Taking a biographical approach to his subject, Peter Kurtz describes three phases of the life of the William Badger, a sailing ship with a long and exemplary life on the sea: first as a merchant ship carrying raw materials and goods between New England, the US South, and Europe; second as a whaling ship; and finally as a supply ship providing coal and stores for the North Atlantic Blockading Squadron in Beaufort, North Carolina, during the Civil War.
Kurtz begins Bluejackets in the Blubber Room by exploring early American shipbuilding and shipbuilders in the Piscataqua region of Maine and New Hampshire and the kinds of raw materials harvested and used in making the wooden sailing ships of the time. After its construction, the Badger became part of the key economic trade between New England, the US South, and Europe. The ship carried raw materials such as timber from New England to New Orleans and subsequently cotton from New Orleans to Spain and Liverpool, England. Using ship logs, sailors’ accounts, and other primary sources, Kurtz delves into both the people and the economics of this critical “cotton triangle” trade.

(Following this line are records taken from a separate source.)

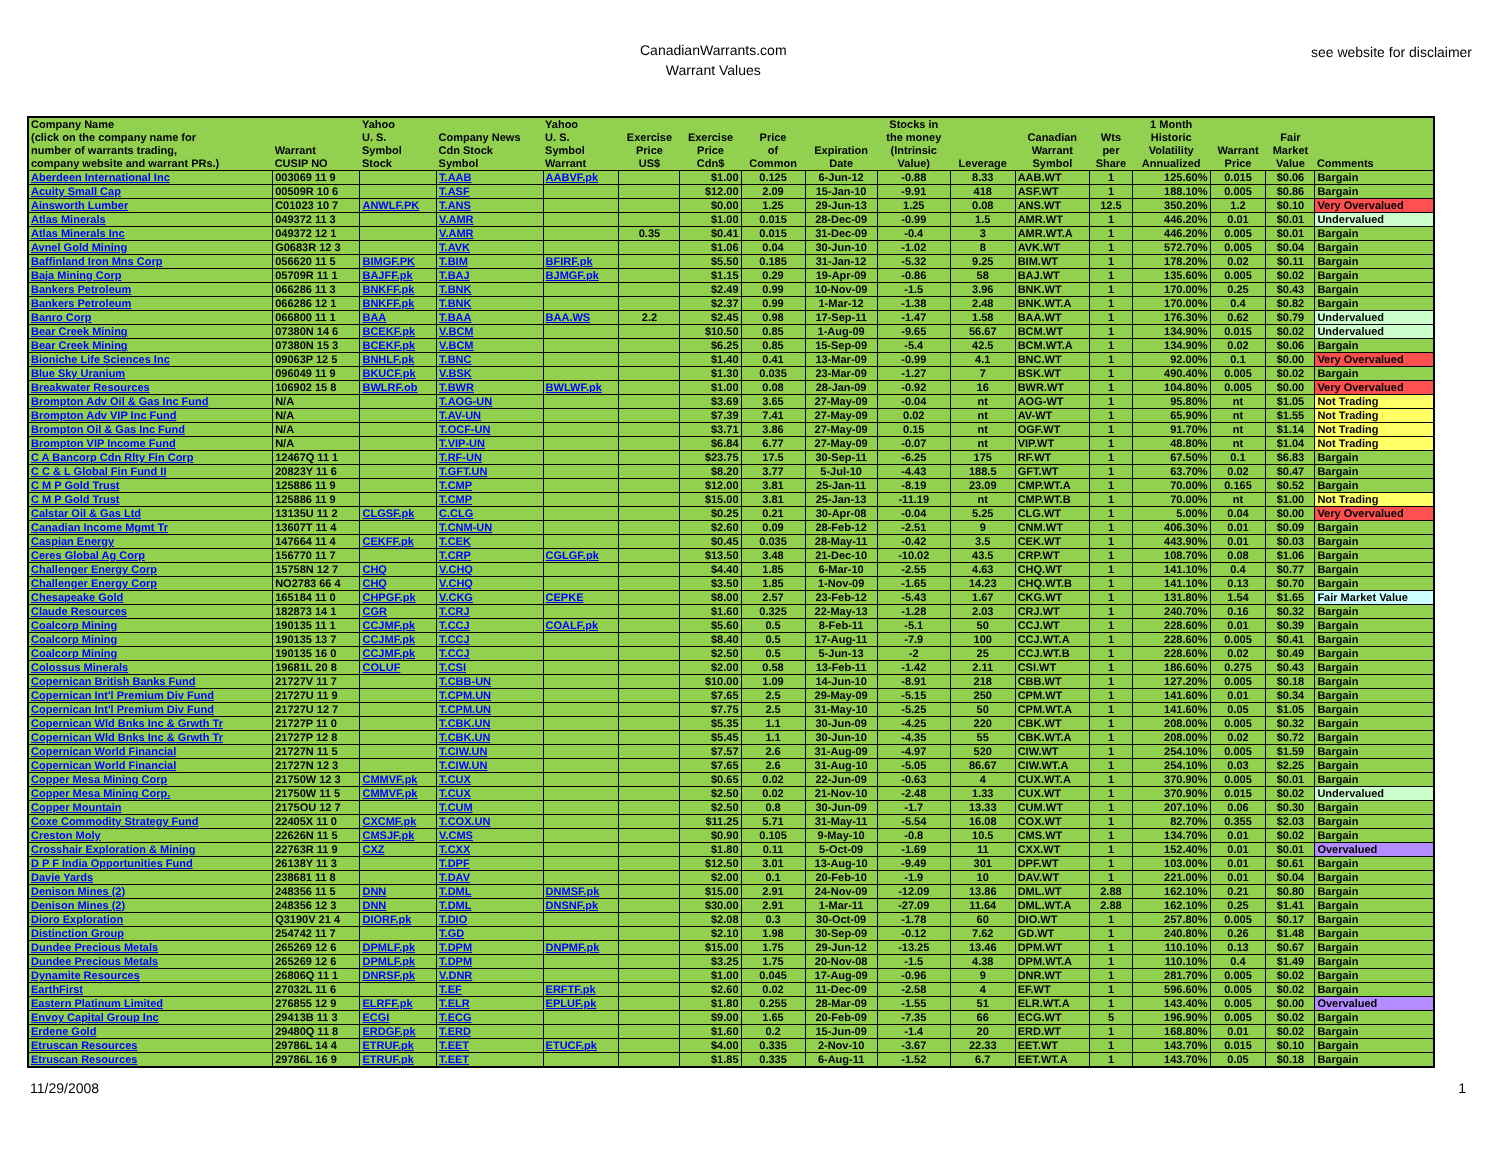CanadianWarrants.com
Warrant Values
see website for disclaimer
| Company Name (click on the company name for number of warrants trading, company website and warrant PRs.) | Warrant CUSIP NO | Yahoo U. S. Symbol Stock | Company News Cdn Stock Symbol | Yahoo U. S. Symbol Warrant | Exercise Price US$ | Exercise Price Cdn$ | Price of Common | Expiration Date | Stocks in the money (Intrinsic Value) | Leverage | Canadian Warrant Symbol | Wts per Share | 1 Month Historic Volatility Annualized | Warrant Price | Fair Market Value | Comments |
| --- | --- | --- | --- | --- | --- | --- | --- | --- | --- | --- | --- | --- | --- | --- | --- | --- |
| Aberdeen International Inc | 003069 11 9 | | T.AAB | AABVF.pk | | $1.00 | 0.125 | 6-Jun-12 | -0.88 | 8.33 | AAB.WT | 1 | 125.60% | 0.015 | $0.06 | Bargain |
| Acuity Small Cap | 00509R 10 6 | | T.ASF | | | $12.00 | 2.09 | 15-Jan-10 | -9.91 | 418 | ASF.WT | 1 | 188.10% | 0.005 | $0.86 | Bargain |
| Ainsworth Lumber | C01023 10 7 | ANWLF.PK | T.ANS | | | $0.00 | 1.25 | 29-Jun-13 | 1.25 | 0.08 | ANS.WT | 12.5 | 350.20% | 1.2 | $0.10 | Very Overvalued |
| Atlas Minerals | 049372 11 3 | | V.AMR | | | $1.00 | 0.015 | 28-Dec-09 | -0.99 | 1.5 | AMR.WT | 1 | 446.20% | 0.01 | $0.01 | Undervalued |
| Atlas Minerals Inc | 049372 12 1 | | V.AMR | | 0.35 | $0.41 | 0.015 | 31-Dec-09 | -0.4 | 3 | AMR.WT.A | 1 | 446.20% | 0.005 | $0.01 | Bargain |
| Avnel Gold Mining | G0683R 12 3 | | T.AVK | | | $1.06 | 0.04 | 30-Jun-10 | -1.02 | 8 | AVK.WT | 1 | 572.70% | 0.005 | $0.04 | Bargain |
| Baffinland Iron Mns Corp | 056620 11 5 | BIMGF.PK | T.BIM | BFIRF.pk | | $5.50 | 0.185 | 31-Jan-12 | -5.32 | 9.25 | BIM.WT | 1 | 178.20% | 0.02 | $0.11 | Bargain |
| Baja Mining Corp | 05709R 11 1 | BAJFF.pk | T.BAJ | BJMGF.pk | | $1.15 | 0.29 | 19-Apr-09 | -0.86 | 58 | BAJ.WT | 1 | 135.60% | 0.005 | $0.02 | Bargain |
| Bankers Petroleum | 066286 11 3 | BNKFF.pk | T.BNK | | | $2.49 | 0.99 | 10-Nov-09 | -1.5 | 3.96 | BNK.WT | 1 | 170.00% | 0.25 | $0.43 | Bargain |
| Bankers Petroleum | 066286 12 1 | BNKFF.pk | T.BNK | | | $2.37 | 0.99 | 1-Mar-12 | -1.38 | 2.48 | BNK.WT.A | 1 | 170.00% | 0.4 | $0.82 | Bargain |
| Banro Corp | 066800 11 1 | BAA | T.BAA | BAA.WS | 2.2 | $2.45 | 0.98 | 17-Sep-11 | -1.47 | 1.58 | BAA.WT | 1 | 176.30% | 0.62 | $0.79 | Undervalued |
| Bear Creek Mining | 07380N 14 6 | BCEKF.pk | V.BCM | | | $10.50 | 0.85 | 1-Aug-09 | -9.65 | 56.67 | BCM.WT | 1 | 134.90% | 0.015 | $0.02 | Undervalued |
| Bear Creek Mining | 07380N 15 3 | BCEKF.pk | V.BCM | | | $6.25 | 0.85 | 15-Sep-09 | -5.4 | 42.5 | BCM.WT.A | 1 | 134.90% | 0.02 | $0.06 | Bargain |
| Bioniche Life Sciences Inc | 09063P 12 5 | BNHLF.pk | T.BNC | | | $1.40 | 0.41 | 13-Mar-09 | -0.99 | 4.1 | BNC.WT | 1 | 92.00% | 0.1 | $0.00 | Very Overvalued |
| Blue Sky Uranium | 096049 11 9 | BKUCF.pk | V.BSK | | | $1.30 | 0.035 | 23-Mar-09 | -1.27 | 7 | BSK.WT | 1 | 490.40% | 0.005 | $0.02 | Bargain |
| Breakwater Resources | 106902 15 8 | BWLRF.ob | T.BWR | BWLWF.pk | | $1.00 | 0.08 | 28-Jan-09 | -0.92 | 16 | BWR.WT | 1 | 104.80% | 0.005 | $0.00 | Very Overvalued |
| Brompton Adv Oil & Gas Inc Fund | N/A | | T.AOG-UN | | | $3.69 | 3.65 | 27-May-09 | -0.04 | nt | AOG-WT | 1 | 95.80% | nt | $1.05 | Not Trading |
| Brompton Adv VIP Inc Fund | N/A | | T.AV-UN | | | $7.39 | 7.41 | 27-May-09 | 0.02 | nt | AV-WT | 1 | 65.90% | nt | $1.55 | Not Trading |
| Brompton Oil & Gas Inc Fund | N/A | | T.OCF-UN | | | $3.71 | 3.86 | 27-May-09 | 0.15 | nt | OGF.WT | 1 | 91.70% | nt | $1.14 | Not Trading |
| Brompton VIP Income Fund | N/A | | T.VIP-UN | | | $6.84 | 6.77 | 27-May-09 | -0.07 | nt | VIP.WT | 1 | 48.80% | nt | $1.04 | Not Trading |
| C A Bancorp Cdn Rlty Fin Corp | 12467Q 11 1 | | T.RF-UN | | | $23.75 | 17.5 | 30-Sep-11 | -6.25 | 175 | RF.WT | 1 | 67.50% | 0.1 | $6.83 | Bargain |
| C C & L Global Fin Fund II | 20823Y 11 6 | | T.GFT.UN | | | $8.20 | 3.77 | 5-Jul-10 | -4.43 | 188.5 | GFT.WT | 1 | 63.70% | 0.02 | $0.47 | Bargain |
| C M P Gold Trust | 125886 11 9 | | T.CMP | | | $12.00 | 3.81 | 25-Jan-11 | -8.19 | 23.09 | CMP.WT.A | 1 | 70.00% | 0.165 | $0.52 | Bargain |
| C M P Gold Trust | 125886 11 9 | | T.CMP | | | $15.00 | 3.81 | 25-Jan-13 | -11.19 | nt | CMP.WT.B | 1 | 70.00% | nt | $1.00 | Not Trading |
| Calstar Oil & Gas Ltd | 13135U 11 2 | CLGSF.pk | C.CLG | | | $0.25 | 0.21 | 30-Apr-08 | -0.04 | 5.25 | CLG.WT | 1 | 5.00% | 0.04 | $0.00 | Very Overvalued |
| Canadian Income Mgmt Tr | 13607T 11 4 | | T.CNM-UN | | | $2.60 | 0.09 | 28-Feb-12 | -2.51 | 9 | CNM.WT | 1 | 406.30% | 0.01 | $0.09 | Bargain |
| Caspian Energy | 147664 11 4 | CEKFF.pk | T.CEK | | | $0.45 | 0.035 | 28-May-11 | -0.42 | 3.5 | CEK.WT | 1 | 443.90% | 0.01 | $0.03 | Bargain |
| Ceres Global Ag Corp | 156770 11 7 | | T.CRP | CGLGF.pk | | $13.50 | 3.48 | 21-Dec-10 | -10.02 | 43.5 | CRP.WT | 1 | 108.70% | 0.08 | $1.06 | Bargain |
| Challenger Energy Corp | 15758N 12 7 | CHQ | V.CHQ | | | $4.40 | 1.85 | 6-Mar-10 | -2.55 | 4.63 | CHQ.WT | 1 | 141.10% | 0.4 | $0.77 | Bargain |
| Challenger Energy Corp | NO2783 66 4 | CHQ | V.CHQ | | | $3.50 | 1.85 | 1-Nov-09 | -1.65 | 14.23 | CHQ.WT.B | 1 | 141.10% | 0.13 | $0.70 | Bargain |
| Chesapeake Gold | 165184 11 0 | CHPGF.pk | V.CKG | CEPKE | | $8.00 | 2.57 | 23-Feb-12 | -5.43 | 1.67 | CKG.WT | 1 | 131.80% | 1.54 | $1.65 | Fair Market Value |
| Claude Resources | 182873 14 1 | CGR | T.CRJ | | | $1.60 | 0.325 | 22-May-13 | -1.28 | 2.03 | CRJ.WT | 1 | 240.70% | 0.16 | $0.32 | Bargain |
| Coalcorp Mining | 190135 11 1 | CCJMF.pk | T.CCJ | COALF.pk | | $5.60 | 0.5 | 8-Feb-11 | -5.1 | 50 | CCJ.WT | 1 | 228.60% | 0.01 | $0.39 | Bargain |
| Coalcorp Mining | 190135 13 7 | CCJMF.pk | T.CCJ | | | $8.40 | 0.5 | 17-Aug-11 | -7.9 | 100 | CCJ.WT.A | 1 | 228.60% | 0.005 | $0.41 | Bargain |
| Coalcorp Mining | 190135 16 0 | CCJMF.pk | T.CCJ | | | $2.50 | 0.5 | 5-Jun-13 | -2 | 25 | CCJ.WT.B | 1 | 228.60% | 0.02 | $0.49 | Bargain |
| Colossus Minerals | 19681L 20 8 | COLUF | T.CSI | | | $2.00 | 0.58 | 13-Feb-11 | -1.42 | 2.11 | CSI.WT | 1 | 186.60% | 0.275 | $0.43 | Bargain |
| Copernican British Banks Fund | 21727V 11 7 | | T.CBB-UN | | | $10.00 | 1.09 | 14-Jun-10 | -8.91 | 218 | CBB.WT | 1 | 127.20% | 0.005 | $0.18 | Bargain |
| Copernican Int'l Premium Div Fund | 21727U 11 9 | | T.CPM.UN | | | $7.65 | 2.5 | 29-May-09 | -5.15 | 250 | CPM.WT | 1 | 141.60% | 0.01 | $0.34 | Bargain |
| Copernican Int'l Premium Div Fund | 21727U 12 7 | | T.CPM.UN | | | $7.75 | 2.5 | 31-May-10 | -5.25 | 50 | CPM.WT.A | 1 | 141.60% | 0.05 | $1.05 | Bargain |
| Copernican Wld Bnks Inc & Grwth Tr | 21727P 11 0 | | T.CBK.UN | | | $5.35 | 1.1 | 30-Jun-09 | -4.25 | 220 | CBK.WT | 1 | 208.00% | 0.005 | $0.32 | Bargain |
| Copernican Wld Bnks Inc & Grwth Tr | 21727P 12 8 | | T.CBK.UN | | | $5.45 | 1.1 | 30-Jun-10 | -4.35 | 55 | CBK.WT.A | 1 | 208.00% | 0.02 | $0.72 | Bargain |
| Copernican World Financial | 21727N 11 5 | | T.CIW.UN | | | $7.57 | 2.6 | 31-Aug-09 | -4.97 | 520 | CIW.WT | 1 | 254.10% | 0.005 | $1.59 | Bargain |
| Copernican World Financial | 21727N 12 3 | | T.CIW.UN | | | $7.65 | 2.6 | 31-Aug-10 | -5.05 | 86.67 | CIW.WT.A | 1 | 254.10% | 0.03 | $2.25 | Bargain |
| Copper Mesa Mining Corp | 21750W 12 3 | CMMVF.pk | T.CUX | | | $0.65 | 0.02 | 22-Jun-09 | -0.63 | 4 | CUX.WT.A | 1 | 370.90% | 0.005 | $0.01 | Bargain |
| Copper Mesa Mining Corp. | 21750W 11 5 | CMMVF.pk | T.CUX | | | $2.50 | 0.02 | 21-Nov-10 | -2.48 | 1.33 | CUX.WT | 1 | 370.90% | 0.015 | $0.02 | Undervalued |
| Copper Mountain | 2175OU 12 7 | | T.CUM | | | $2.50 | 0.8 | 30-Jun-09 | -1.7 | 13.33 | CUM.WT | 1 | 207.10% | 0.06 | $0.30 | Bargain |
| Coxe Commodity Strategy Fund | 22405X 11 0 | CXCMF.pk | T.COX.UN | | | $11.25 | 5.71 | 31-May-11 | -5.54 | 16.08 | COX.WT | 1 | 82.70% | 0.355 | $2.03 | Bargain |
| Creston Moly | 22626N 11 5 | CMSJF.pk | V.CMS | | | $0.90 | 0.105 | 9-May-10 | -0.8 | 10.5 | CMS.WT | 1 | 134.70% | 0.01 | $0.02 | Bargain |
| Crosshair Exploration & Mining | 22763R 11 9 | CXZ | T.CXX | | | $1.80 | 0.11 | 5-Oct-09 | -1.69 | 11 | CXX.WT | 1 | 152.40% | 0.01 | $0.01 | Overvalued |
| D P F India Opportunities Fund | 26138Y 11 3 | | T.DPF | | | $12.50 | 3.01 | 13-Aug-10 | -9.49 | 301 | DPF.WT | 1 | 103.00% | 0.01 | $0.61 | Bargain |
| Davie Yards | 238681 11 8 | | T.DAV | | | $2.00 | 0.1 | 20-Feb-10 | -1.9 | 10 | DAV.WT | 1 | 221.00% | 0.01 | $0.04 | Bargain |
| Denison Mines (2) | 248356 11 5 | DNN | T.DML | DNMSF.pk | | $15.00 | 2.91 | 24-Nov-09 | -12.09 | 13.86 | DML.WT | 2.88 | 162.10% | 0.21 | $0.80 | Bargain |
| Denison Mines (2) | 248356 12 3 | DNN | T.DML | DNSNF.pk | | $30.00 | 2.91 | 1-Mar-11 | -27.09 | 11.64 | DML.WT.A | 2.88 | 162.10% | 0.25 | $1.41 | Bargain |
| Dioro Exploration | Q3190V 21 4 | DIORF.pk | T.DIO | | | $2.08 | 0.3 | 30-Oct-09 | -1.78 | 60 | DIO.WT | 1 | 257.80% | 0.005 | $0.17 | Bargain |
| Distinction Group | 254742 11 7 | | T.GD | | | $2.10 | 1.98 | 30-Sep-09 | -0.12 | 7.62 | GD.WT | 1 | 240.80% | 0.26 | $1.48 | Bargain |
| Dundee Precious Metals | 265269 12 6 | DPMLF.pk | T.DPM | DNPMF.pk | | $15.00 | 1.75 | 29-Jun-12 | -13.25 | 13.46 | DPM.WT | 1 | 110.10% | 0.13 | $0.67 | Bargain |
| Dundee Precious Metals | 265269 12 6 | DPMLF.pk | T.DPM | | | $3.25 | 1.75 | 20-Nov-08 | -1.5 | 4.38 | DPM.WT.A | 1 | 110.10% | 0.4 | $1.49 | Bargain |
| Dynamite Resources | 26806Q 11 1 | DNRSF.pk | V.DNR | | | $1.00 | 0.045 | 17-Aug-09 | -0.96 | 9 | DNR.WT | 1 | 281.70% | 0.005 | $0.02 | Bargain |
| EarthFirst | 27032L 11 6 | | T.EF | ERFTF.pk | | $2.60 | 0.02 | 11-Dec-09 | -2.58 | 4 | EF.WT | 1 | 596.60% | 0.005 | $0.02 | Bargain |
| Eastern Platinum Limited | 276855 12 9 | ELRFF.pk | T.ELR | EPLUF.pk | | $1.80 | 0.255 | 28-Mar-09 | -1.55 | 51 | ELR.WT.A | 1 | 143.40% | 0.005 | $0.00 | Overvalued |
| Envoy Capital Group Inc | 29413B 11 3 | ECGI | T.ECG | | | $9.00 | 1.65 | 20-Feb-09 | -7.35 | 66 | ECG.WT | 5 | 196.90% | 0.005 | $0.02 | Bargain |
| Erdene Gold | 29480Q 11 8 | ERDGF.pk | T.ERD | | | $1.60 | 0.2 | 15-Jun-09 | -1.4 | 20 | ERD.WT | 1 | 168.80% | 0.01 | $0.02 | Bargain |
| Etruscan Resources | 29786L 14 4 | ETRUF.pk | T.EET | ETUCF.pk | | $4.00 | 0.335 | 2-Nov-10 | -3.67 | 22.33 | EET.WT | 1 | 143.70% | 0.015 | $0.10 | Bargain |
| Etruscan Resources | 29786L 16 9 | ETRUF.pk | T.EET | | | $1.85 | 0.335 | 6-Aug-11 | -1.52 | 6.7 | EET.WT.A | 1 | 143.70% | 0.05 | $0.18 | Bargain |
11/29/2008 1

Following service as a merchant ship, the Badger became a whaling ship, carrying its New England–based crew as far as the South Pacific. Kurtz presents a colorful story of life aboard a whaling ship and in the whaling towns ranging from Lynn, Massachusetts, to Cape Leeuwin, Australia. Finally, Kurtz describes the last phase of the Badger’s life as a key player as a supply ship in the Union Navy’s blockade effort. Although not the most dramatic duty a sailor could have, blockade supply nevertheless was critical to the United States’ prosecution of the Civil War and eventual victory. Kurtz examines the decision-making involved in procuring such ships and their crew, notably “refugees” and escaped slaves known as “contrabands.”